[[ Records for processing, beginning ]]

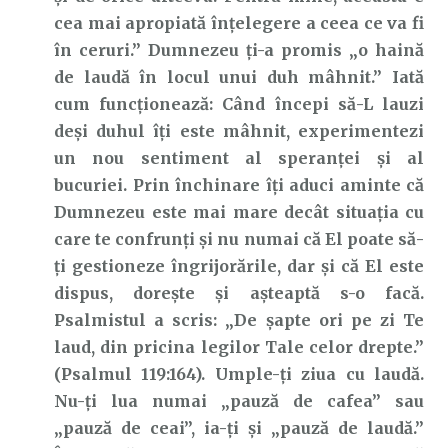
cea mai apropiată înțelegere a ceea ce va fi
în ceruri.” Dumnezeu ți-a promis „o haină
de laudă în locul unui duh mâhnit.” Iată
cum funcționează: Când începi să-L lauzi
deși duhul îți este mâhnit, experimentezi
un nou sentiment al speranței și al
bucuriei. Prin închinare îți aduci aminte că
Dumnezeu este mai mare decât situația cu
care te confrunți și nu numai că El poate să-
ți gestioneze îngrijorările, dar și că El este
dispus, dorește și așteaptă s-o facă.
Psalmistul a scris: „De şapte ori pe zi Te
laud, din pricina legilor Tale celor drepte.”
(Psalmul 119:164). Umple-ți ziua cu laudă.
Nu-ți lua numai „pauză de cafea” sau
„pauză de ceai”, ia-ți și „pauză de laudă.”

[[ Records for processing, end ]]

**Problem to work on:**
Write out all these lines again, switching "îngrijorările" to "temerile" and changing nothing else. Leave out the pictures.

**Answer section:**
cea mai apropiată înțelegere a ceea ce va fi
în ceruri.” Dumnezeu ți-a promis „o haină
de laudă în locul unui duh mâhnit.” Iată
cum funcționează: Când începi să-L lauzi
deși duhul îți este mâhnit, experimentezi
un nou sentiment al speranței și al
bucuriei. Prin închinare îți aduci aminte că
Dumnezeu este mai mare decât situația cu
care te confrunți și nu numai că El poate să-
ți gestioneze temerile, dar și că El este
dispus, dorește și așteaptă s-o facă.
Psalmistul a scris: „De şapte ori pe zi Te
laud, din pricina legilor Tale celor drepte.”
(Psalmul 119:164). Umple-ți ziua cu laudă.
Nu-ți lua numai „pauză de cafea” sau
„pauză de ceai”, ia-ți și „pauză de laudă.”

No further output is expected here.